A man charged after a Bearberry residence was destroyed in a fire more than three years ago has been handed a federal prison sentence.

A man charged after a Bearberry residence was destroyed in a fire more than three years ago has been handed a federal prison sentence.

Derek Littlejohn was sentenced in Didsbury provincial court last week on a charge of arson causing damage to property occupied by others and a charge of failing to comply with a probation order.

Littlejohn was found guilty of the charges on Aug. 16, 2018.

He originally faced six charges, including criminal negligence – reckless disregard for life, assault with a weapon, and forcible confinement. The remaining charges were withdrawn by the court.

Littlejohn was charged after a Jan. 7, 2016 fire at a rural residence northwest of Sundre along Highway 584.

At the time police said Littlejohn doused the residence and a female occupant of the home with gasoline, which ignited when it hit a wood-burning stove.

The woman escaped uninjured and the accused was subsequently arrested and changed.

During Littlejohn’s judge-alone trial before Judge J. Shriar in 2016, the woman testified that the accused poured gasoline throughout her Bearberry house and on her person.

“He (Littlejohn) said, ‘You don’t know how mad I can get (expletive deleted),'" the woman testified. “It was a full jerry can of gasoline. He had two hands on it. He doused me with gas. He’s dousing me and the home with gas.”

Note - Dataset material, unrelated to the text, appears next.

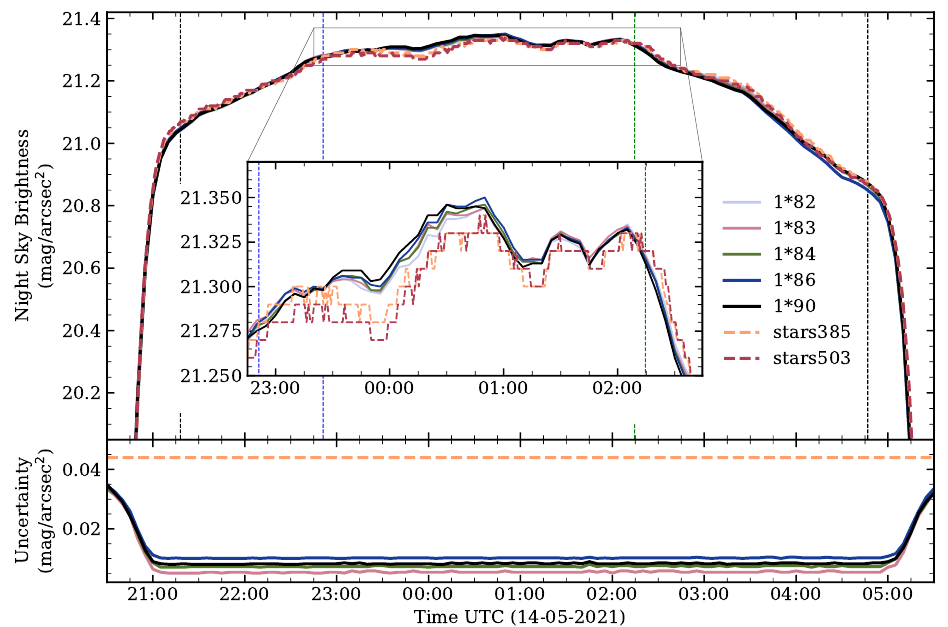
Figure 9. NSB curve of five SG-WAS (1 ∗ X) and two TESS-W (starsX) photometers taken on 2021 May 14 from Teide Observatory (Canary Islands, Spain). The vertical lines indicate the end ( left ) and beginning ( right ) of astronomical twilight (black), the leaving of the zodiacal light (blue) and the entrance of the Galaxy (green) in the FOV of the device. The inner graph shows the dark period [10] enlarged. The SG-WAS curves are smoother than those of TESS-W as a consequence of the 10- measurement averaging process. The lower plot shows the total uncertainty in the measurements, including the instrumental error—calculated for each SG-WAS measurement and its upper bound of 0.004 mag/arcsec 2 for TESS-W—and the calibration error—obtained by the SIS method for SG-WAS and 0.044 mag/arcsec 2 for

She testified that some of the gas spilled onto a nearby fireplace and immediately ignited.

“I saw the flames coming up behind me. I could see the flames. The gas hit my back and my hair and then the front of me,” she said.

Also during the trial a 75-minute police interview between Littlejohn and Sundre RCMP Cpl. Karl Mandel at the Sundre detachment was played in court.

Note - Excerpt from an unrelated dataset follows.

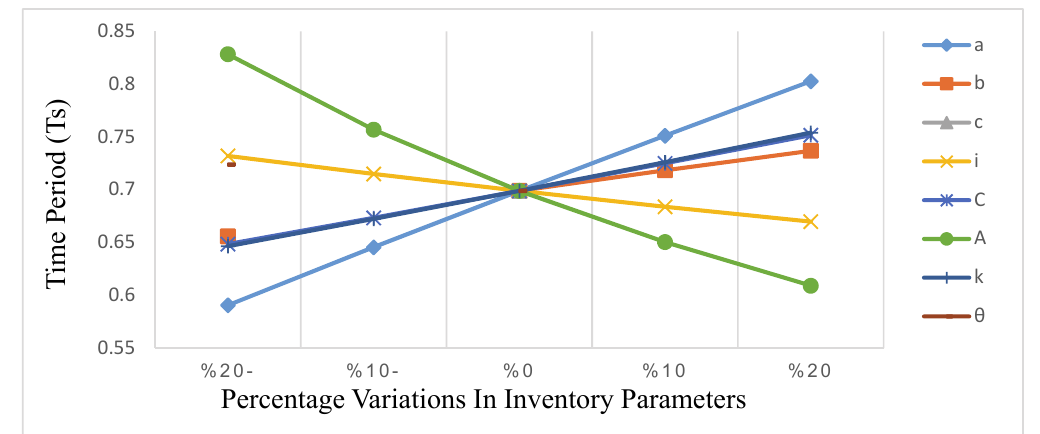
T w. r. t. inventory s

During the interview – recorded 18 hours after the fire with the accused under arrest – Littlejohn said he and the woman got into a tussle as she held a small can of fuel in the living room of the residence.

The fire started when some of the fuel spilled onto a nearby fireplace, he said.

Littlejohn said the woman was trying to pour some of the fuel on him at the time.

“She went to throw it on me,” said Littlejohn. “I saw she had matches and I said, ‘Oh my God.’ She tried to kill me, she tried to kill me.”

Littlejohn’s trial was adjourned a number of times before resuming last year, when he was found guilty of the two charges.

He was handed three years on the arson charge followed by two years probation, and 30 days concurrent on the probation charge. He was also given a five-year firearms prohibition.